Итак, в этот вечер мы в удобном автомобиле поехали в расположенный на окраине города ресторан. Подковообразный стол был празднично накрыт. Большие вазы с фруктами, много блюд с салатами. Возле каждого прибора стояло несколько различных бокалов. Генерал Гайдуков председательствовал, сердечные тосты сменяли друг друга. Я знал уже по опыту прежних празднеств, что русские не пьянеют. Генерал пил чаще, чем мы, немцы, а потом заметил, что по такому поводу, мы должны выпить все, что налито в бокалы. Ловкие ординарцы разливали чистую водку. Генерал снисходительно улыбнулся, когда я поднялся, чтобы выпить за него. Я положил на плечи вместо погон две подставки под пивные бокалы, прикрепил их под воротником пиджака и провозгласил: «Я — генерал аэродинамики!».

Рядом со мной сидел руководитель отдела прочности. Он рассказал, что некоторое время назад к его жене в Бранденбурге (она еще жила там) пришли русские офицеры, которые назвались представителями жилищной службы Бранденбурга.
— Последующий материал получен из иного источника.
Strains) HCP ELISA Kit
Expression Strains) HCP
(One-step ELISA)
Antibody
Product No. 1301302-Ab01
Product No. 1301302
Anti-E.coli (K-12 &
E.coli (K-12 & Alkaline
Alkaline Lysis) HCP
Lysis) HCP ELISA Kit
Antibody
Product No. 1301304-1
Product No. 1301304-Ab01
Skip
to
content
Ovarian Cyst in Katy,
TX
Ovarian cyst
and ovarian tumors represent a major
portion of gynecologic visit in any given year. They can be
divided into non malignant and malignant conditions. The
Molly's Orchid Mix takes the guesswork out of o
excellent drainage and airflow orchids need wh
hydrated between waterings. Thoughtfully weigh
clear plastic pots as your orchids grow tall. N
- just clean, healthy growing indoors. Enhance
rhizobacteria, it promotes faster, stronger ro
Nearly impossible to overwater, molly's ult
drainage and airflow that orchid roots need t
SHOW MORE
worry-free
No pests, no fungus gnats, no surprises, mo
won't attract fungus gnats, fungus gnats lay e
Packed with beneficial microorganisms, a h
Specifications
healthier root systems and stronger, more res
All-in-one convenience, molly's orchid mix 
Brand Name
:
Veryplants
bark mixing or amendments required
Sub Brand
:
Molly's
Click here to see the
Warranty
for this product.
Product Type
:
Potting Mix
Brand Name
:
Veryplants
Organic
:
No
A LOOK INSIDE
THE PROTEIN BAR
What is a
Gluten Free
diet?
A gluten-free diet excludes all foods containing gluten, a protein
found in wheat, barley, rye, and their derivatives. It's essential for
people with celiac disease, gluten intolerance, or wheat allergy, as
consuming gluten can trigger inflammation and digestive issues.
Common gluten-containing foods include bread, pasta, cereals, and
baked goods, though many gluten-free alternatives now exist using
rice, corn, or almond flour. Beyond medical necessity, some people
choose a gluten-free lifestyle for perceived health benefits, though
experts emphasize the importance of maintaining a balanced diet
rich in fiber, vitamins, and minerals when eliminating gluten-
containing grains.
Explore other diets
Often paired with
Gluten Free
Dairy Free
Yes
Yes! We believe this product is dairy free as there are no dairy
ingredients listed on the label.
Они были в курсе, что семья планирует переезд в Блайхероде. Офицеры тщательно осмотрели всю мебель. Некоторые вещи они даже измерили складной линейкой. Супруга, спустя несколько дней навестившая мужа в Блайхероде, в одном из сотрудников штаба генерала Гайдукова узнала приходившего к ней офицера. То есть они не были представителями жилищной службы Бранденбурга… После его рассказа мы посмотрели друг на друга и пожали плечами «Удивительно, но необъяснимо». Тем временем шум за праздничным столом усиливался. Многие немецкие коллеги уже обессилили. Было довольно поздно, когда я попрощался. Мой хороший знакомый, старший лейтенант Тюлин, поднялся, чтобы меня подвезти, поскольку нам было по пути. У дома он дружески помог мне выйти из автомобиля и уехал только после того, как за мной захлопнулась входная дверь. Однако вскоре я опять вышел на улицу подышать свежим воздухом и прошелся по близлежащему лесу. Довольно долго сидел на скамейке. Потом вернулся домой и крепко уснул.